Records supplied =
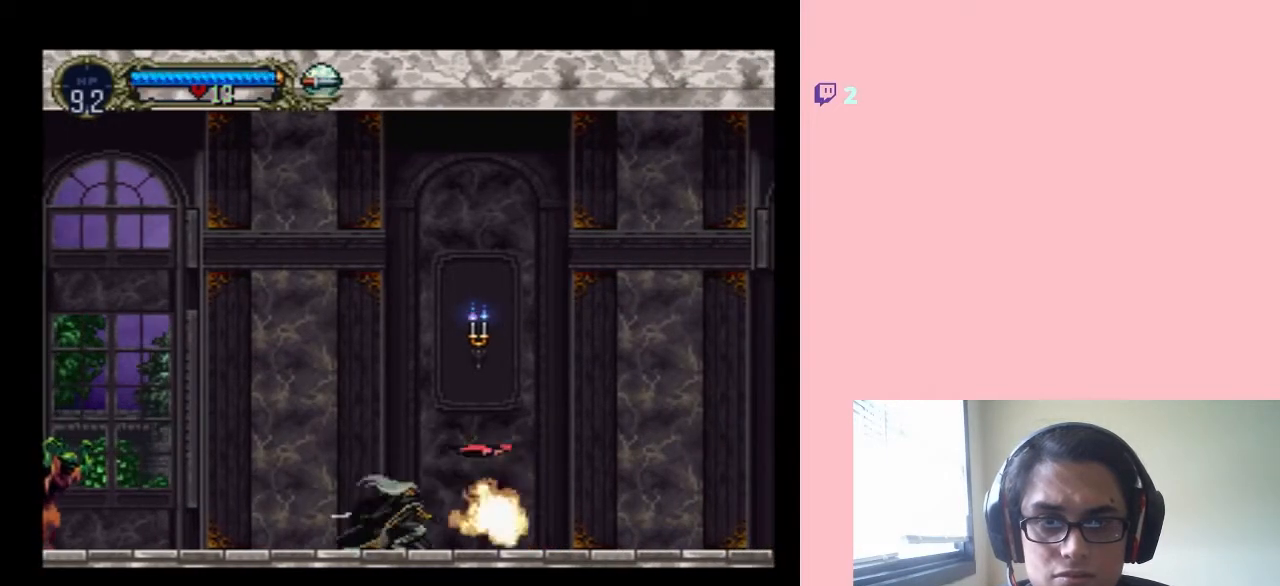
{"buttons": ["Y", "DPAD_RIGHT"], "left_stick": "center", "right_stick": "center", "events": [[267, "Y", "down"], [367, "DPAD_DOWN", "up"], [483, "DPAD_RIGHT", "down"]]}
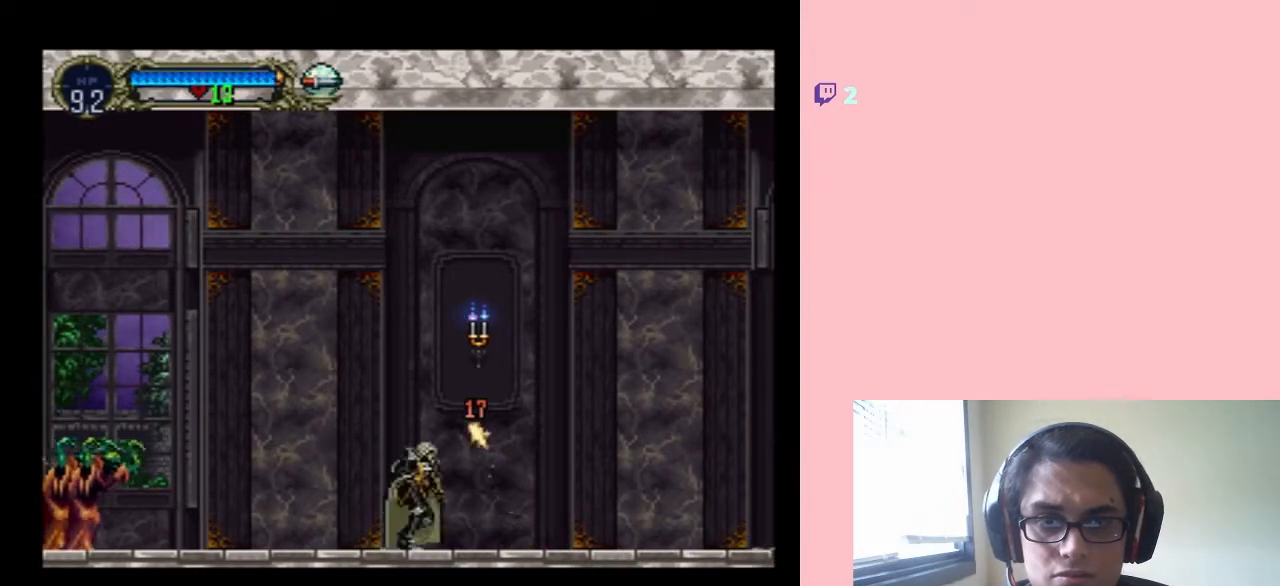
{"buttons": ["DPAD_RIGHT"], "left_stick": "center", "right_stick": "center", "events": [[250, "Y", "up"]]}
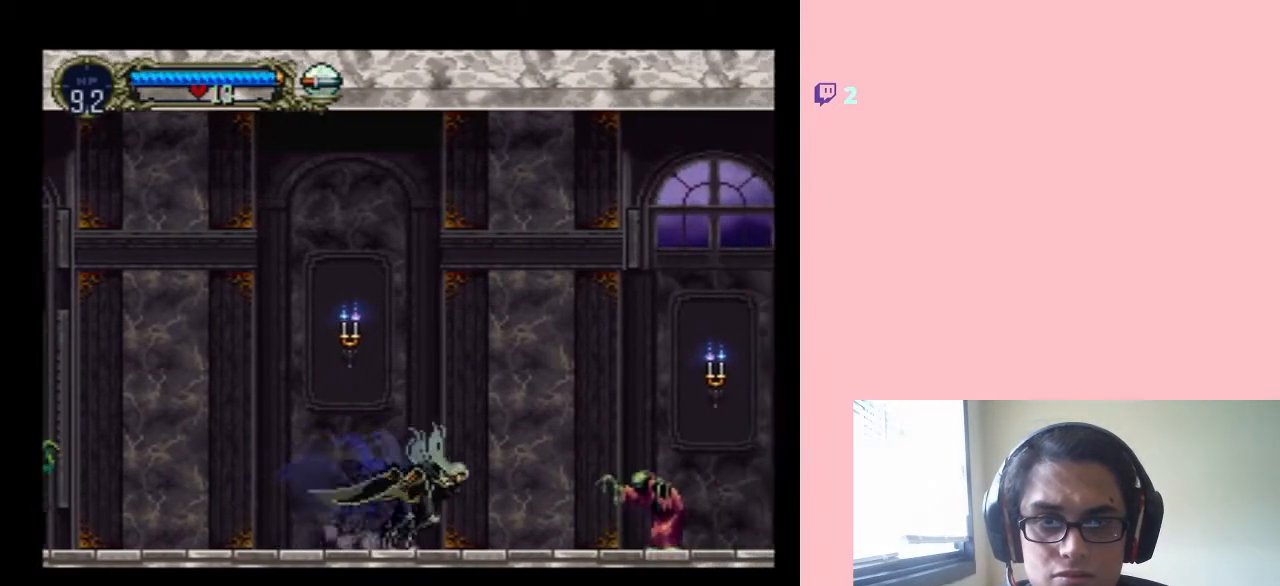
{"buttons": ["DPAD_DOWN"], "left_stick": "center", "right_stick": "center", "events": [[150, "DPAD_DOWN", "down"], [183, "DPAD_RIGHT", "up"], [267, "Y", "down"], [483, "Y", "up"]]}
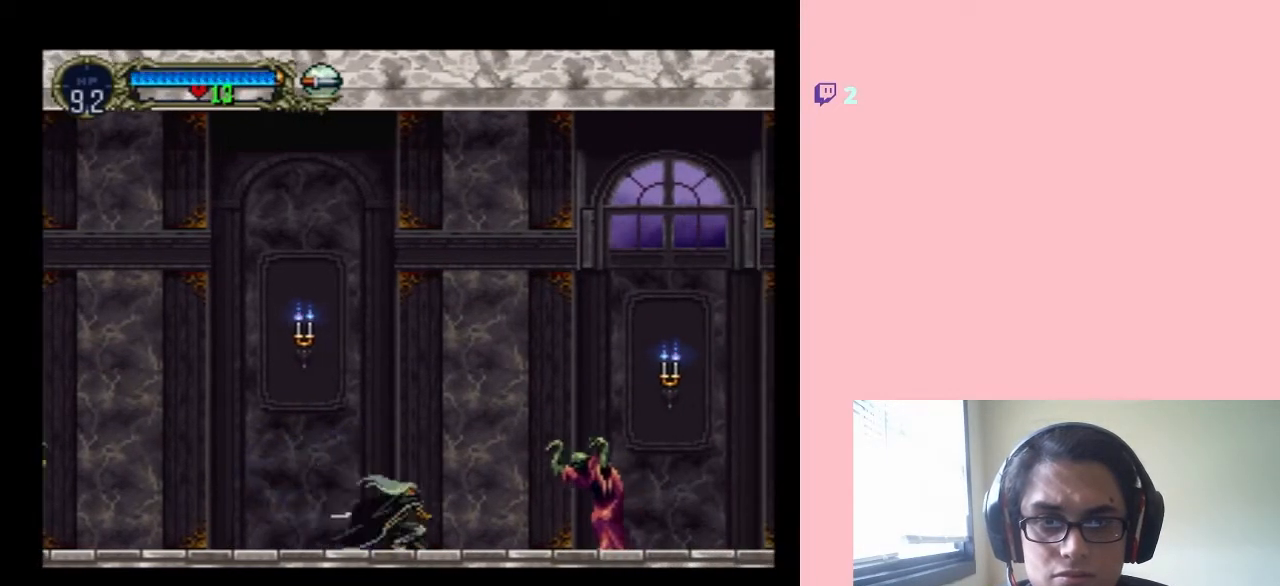
{"buttons": ["Y", "DPAD_DOWN"], "left_stick": "center", "right_stick": "center", "events": [[433, "Y", "down"]]}
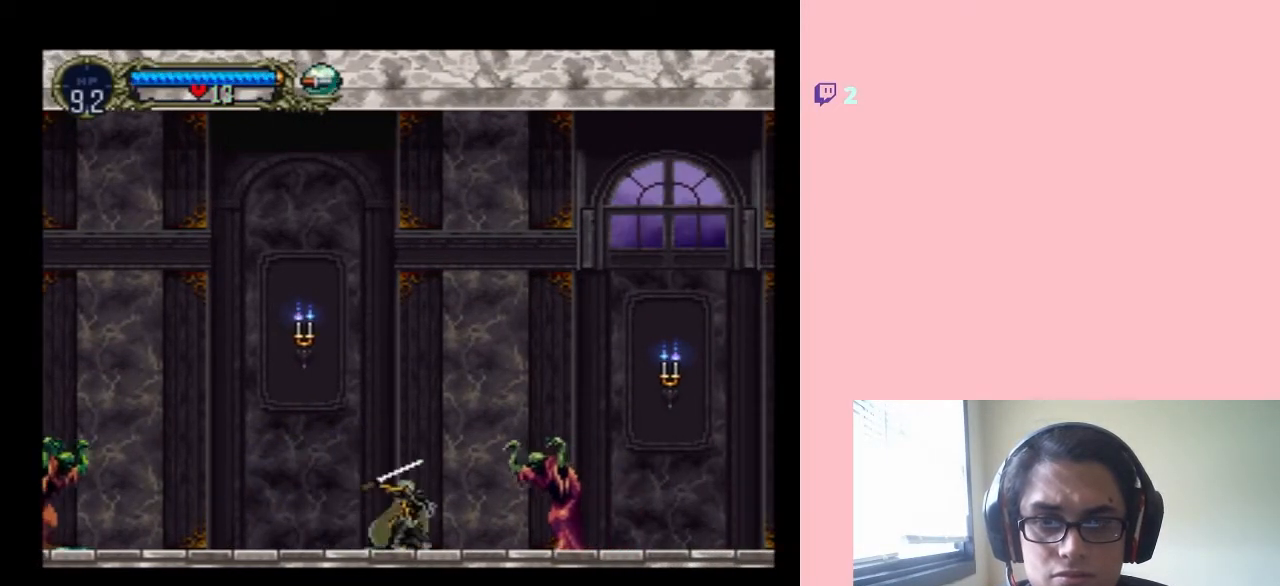
{"buttons": [], "left_stick": "center", "right_stick": "center", "events": [[333, "Y", "up"], [433, "DPAD_DOWN", "up"]]}
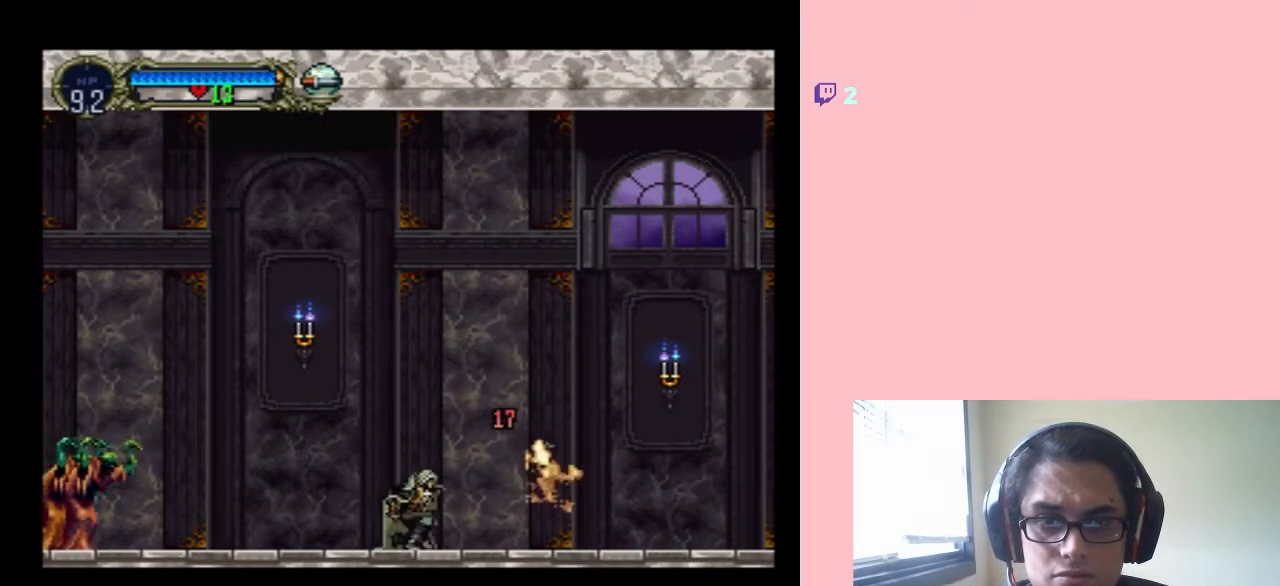
{"buttons": ["DPAD_RIGHT"], "left_stick": "center", "right_stick": "center", "events": [[17, "DPAD_RIGHT", "down"]]}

Exercise details = Repeat every record above exactly, but drop the pictures.

Result =
{"buttons": ["Y", "DPAD_RIGHT"], "left_stick": "center", "right_stick": "center", "events": [[267, "Y", "down"], [367, "DPAD_DOWN", "up"], [483, "DPAD_RIGHT", "down"]]}
{"buttons": ["DPAD_RIGHT"], "left_stick": "center", "right_stick": "center", "events": [[250, "Y", "up"]]}
{"buttons": ["DPAD_DOWN"], "left_stick": "center", "right_stick": "center", "events": [[150, "DPAD_DOWN", "down"], [183, "DPAD_RIGHT", "up"], [267, "Y", "down"], [483, "Y", "up"]]}
{"buttons": ["Y", "DPAD_DOWN"], "left_stick": "center", "right_stick": "center", "events": [[433, "Y", "down"]]}
{"buttons": [], "left_stick": "center", "right_stick": "center", "events": [[333, "Y", "up"], [433, "DPAD_DOWN", "up"]]}
{"buttons": ["DPAD_RIGHT"], "left_stick": "center", "right_stick": "center", "events": [[17, "DPAD_RIGHT", "down"]]}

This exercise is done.